#### Supplied information
-=-=-

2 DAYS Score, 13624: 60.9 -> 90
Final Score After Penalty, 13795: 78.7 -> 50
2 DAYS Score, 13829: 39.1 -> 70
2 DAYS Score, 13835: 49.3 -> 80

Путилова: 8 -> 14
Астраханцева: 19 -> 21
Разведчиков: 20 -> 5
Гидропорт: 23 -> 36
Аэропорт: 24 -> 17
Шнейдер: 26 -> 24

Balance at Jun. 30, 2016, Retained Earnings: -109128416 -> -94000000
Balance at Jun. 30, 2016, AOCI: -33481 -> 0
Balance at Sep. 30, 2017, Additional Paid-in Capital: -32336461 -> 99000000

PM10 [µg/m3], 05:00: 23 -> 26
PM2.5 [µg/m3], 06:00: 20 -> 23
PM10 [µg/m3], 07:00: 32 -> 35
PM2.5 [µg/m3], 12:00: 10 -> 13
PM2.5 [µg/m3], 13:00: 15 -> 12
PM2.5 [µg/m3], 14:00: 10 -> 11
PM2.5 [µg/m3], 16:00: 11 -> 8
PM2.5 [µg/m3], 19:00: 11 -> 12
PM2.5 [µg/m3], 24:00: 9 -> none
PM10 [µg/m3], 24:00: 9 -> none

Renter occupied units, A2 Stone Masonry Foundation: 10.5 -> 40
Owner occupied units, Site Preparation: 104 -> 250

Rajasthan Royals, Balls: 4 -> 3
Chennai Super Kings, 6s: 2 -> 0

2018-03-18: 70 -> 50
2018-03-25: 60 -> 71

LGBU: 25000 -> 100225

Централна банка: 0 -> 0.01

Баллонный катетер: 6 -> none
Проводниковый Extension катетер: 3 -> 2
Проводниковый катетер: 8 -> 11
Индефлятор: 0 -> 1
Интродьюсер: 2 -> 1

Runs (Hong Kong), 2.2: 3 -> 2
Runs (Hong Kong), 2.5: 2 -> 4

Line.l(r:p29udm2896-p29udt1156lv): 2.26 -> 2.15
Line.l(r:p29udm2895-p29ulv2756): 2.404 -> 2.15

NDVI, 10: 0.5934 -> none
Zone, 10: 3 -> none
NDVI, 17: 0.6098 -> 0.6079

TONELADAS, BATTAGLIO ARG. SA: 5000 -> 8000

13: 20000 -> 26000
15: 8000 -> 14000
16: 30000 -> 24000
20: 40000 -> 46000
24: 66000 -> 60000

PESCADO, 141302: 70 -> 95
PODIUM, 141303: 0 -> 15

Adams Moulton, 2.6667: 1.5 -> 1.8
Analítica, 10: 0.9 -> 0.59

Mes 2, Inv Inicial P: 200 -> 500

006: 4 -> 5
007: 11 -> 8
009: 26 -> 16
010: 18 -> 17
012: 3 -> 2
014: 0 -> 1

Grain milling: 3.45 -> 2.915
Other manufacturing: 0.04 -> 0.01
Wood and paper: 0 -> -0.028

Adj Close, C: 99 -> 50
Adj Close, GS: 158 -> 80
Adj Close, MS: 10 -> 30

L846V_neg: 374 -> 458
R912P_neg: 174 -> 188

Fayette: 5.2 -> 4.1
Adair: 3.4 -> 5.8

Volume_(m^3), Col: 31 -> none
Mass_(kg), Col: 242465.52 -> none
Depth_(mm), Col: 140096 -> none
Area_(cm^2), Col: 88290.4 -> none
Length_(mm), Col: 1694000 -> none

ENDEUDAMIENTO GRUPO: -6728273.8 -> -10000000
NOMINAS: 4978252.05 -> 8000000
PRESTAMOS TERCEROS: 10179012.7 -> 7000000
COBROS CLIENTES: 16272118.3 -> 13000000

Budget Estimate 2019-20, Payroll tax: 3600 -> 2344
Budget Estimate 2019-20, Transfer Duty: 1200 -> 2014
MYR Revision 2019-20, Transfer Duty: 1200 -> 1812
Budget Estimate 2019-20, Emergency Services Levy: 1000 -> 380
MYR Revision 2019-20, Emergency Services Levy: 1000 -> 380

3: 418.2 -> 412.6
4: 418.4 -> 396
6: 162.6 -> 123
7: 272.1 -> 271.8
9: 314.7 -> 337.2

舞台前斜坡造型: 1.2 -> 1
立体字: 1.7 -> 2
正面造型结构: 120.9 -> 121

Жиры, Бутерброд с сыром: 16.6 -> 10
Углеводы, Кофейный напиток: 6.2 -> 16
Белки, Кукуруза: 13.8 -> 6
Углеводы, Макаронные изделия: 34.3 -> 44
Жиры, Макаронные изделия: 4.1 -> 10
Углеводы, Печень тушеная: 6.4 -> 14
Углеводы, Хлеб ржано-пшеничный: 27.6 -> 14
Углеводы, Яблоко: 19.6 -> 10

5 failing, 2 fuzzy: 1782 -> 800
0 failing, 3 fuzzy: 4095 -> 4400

-=-=-

#### Exercise aim
The line containing "PM2.5 [µg/m3], 14:00: 10 -> 11" marks the end: copy exactly every line from the top of the data above down to it, that line included.

#### Solution for this problem
2 DAYS Score, 13624: 60.9 -> 90
Final Score After Penalty, 13795: 78.7 -> 50
2 DAYS Score, 13829: 39.1 -> 70
2 DAYS Score, 13835: 49.3 -> 80

Путилова: 8 -> 14
Астраханцева: 19 -> 21
Разведчиков: 20 -> 5
Гидропорт: 23 -> 36
Аэропорт: 24 -> 17
Шнейдер: 26 -> 24

Balance at Jun. 30, 2016, Retained Earnings: -109128416 -> -94000000
Balance at Jun. 30, 2016, AOCI: -33481 -> 0
Balance at Sep. 30, 2017, Additional Paid-in Capital: -32336461 -> 99000000

PM10 [µg/m3], 05:00: 23 -> 26
PM2.5 [µg/m3], 06:00: 20 -> 23
PM10 [µg/m3], 07:00: 32 -> 35
PM2.5 [µg/m3], 12:00: 10 -> 13
PM2.5 [µg/m3], 13:00: 15 -> 12
PM2.5 [µg/m3], 14:00: 10 -> 11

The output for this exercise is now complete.